You did mentioned that you ran 2B records in 40 minutes. I just checked the big GBIF occurrence counter, and saw that it is currently set to 1.9B, less than 2B . Also, I am curious to learn more about the specs of the GBIF spark cluster that completed your compute job in 40 minutes. Is this spark cluster running in your own GBIF servers, or is this running on databricks ?

Thanks for offering a crash course on databricks on GBIF credits.

After spending some years in helping to setup, maintain, and develop algorithms for a spark cluster in collaboration with the University of Florida, I can see the benefits of outsourcing the complex configuration/maintenance of compute clusters, especially if money is not as much of an issue.

Before jumping back into the operational aspects of running programs (or compute jobs) in a spark cluster, I’d like to better understand the behavior of the clustering algorithm you developed, the provenance of the data, and finding reliably ways to cite the input and the output of compute jobs. With known input/output and a rough sketch of the expected computational expense, I’d be more comfortable experimenting/tweaking the algorithm and the system on which it runs.

I’ll keep my eyes peeled for additional documentation created by you or your collaborators.

Very cool to see these data experiments come to life!

Great post on this feature, but I would like to ask for some clarification. Below I will describe my understanding from the post for step 2 of the algorithm.

In each candidate set of occurrence records obtained in step 1 occurrence records are compared pairwise for each of the criteria listed in the first table.
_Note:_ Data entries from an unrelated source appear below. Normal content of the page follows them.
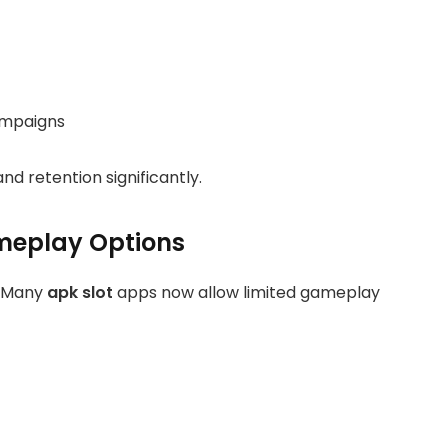
ampaigns
 retention significantly.
meplay Options
y. Many
apk slot
apps now allow limited gameplay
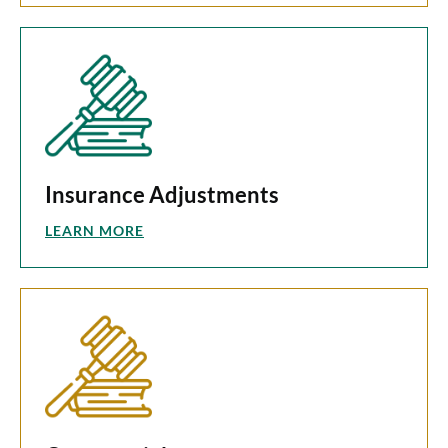
Insurance Adjustments
LEARN MORE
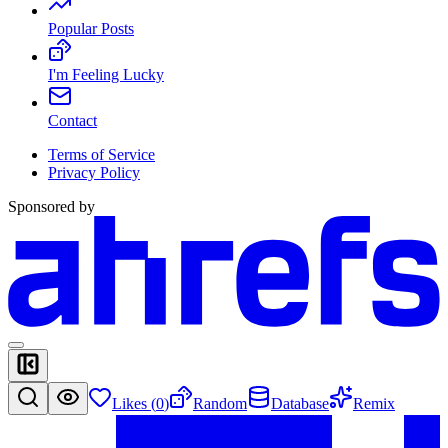
Popular Posts
I'm Feeling Lucky
Contact
Terms of Service
Privacy Policy
Sponsored by
Likes (
0
)
Random
Database
Remix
The rows in this table are to be interpreted as follows (taking the first row as an example):

If the values of the field taxonKey coincide and the values of the field typeStatus are “Holotype” in each record of the pair then this pair of occurrence records is flagged with “same specimen”

If a pair of records gets categorized with a flag combination shown in the columns of the second table, they are allocated to a corresponding cluster.

How exactly are the clusters formed among three or more records? For inclusion in a cluster, is it sufficient that a given occurrence record shares a flag combination with one other record in that cluster or must it share this flag combination with all records in the cluster? Or need all cluster elements share all flag cominations among them? The sentence in the blog post right above the second table seems to indicate the second option, but I want to make sure I understand this correctly.

What happens if records share different flag combinations with other records? Are different clusters formed?

How are the cluster criteria represented in the cluster tab of an occurrence record’s web page?
From the examples linked in this post I get the impression that for each related record to a record that is in focus (the “current” record) each of the pairwise established flags are shown, which, in the linked example, have no overlap except for the flag same accepted species.

Thanks @cboelling

I think you’ve understood that we allocate records to a “cluster”, which isn’t the case (edited to add: re-reading the blog I can understand this due to the choice of our wording). We create a link between two records when the rules are satisfied, storing the reason why a link is created (e.g. identifiers overlap + same_location + same species + same_date). In graph terminology, the occurrence records are the nodes and here we create the edges.

We are beginning to explore if/how we could create strong cluster objects from these and also how to best visualize and explore the graph.

That is correct as explained above, although in the example you provide you can see several reasons why each of the 3 links are made (e.g. identifiers overlap for one). You can compare the records by clicking on “details”. Perhaps I misunderstand the question?

I hope this helps.

New updated table:

New updated table:

Please let me know if there’s any way I can better understand the topics I mentioned some years ago (see quote above).

Is the clustering algorithm still actively developed?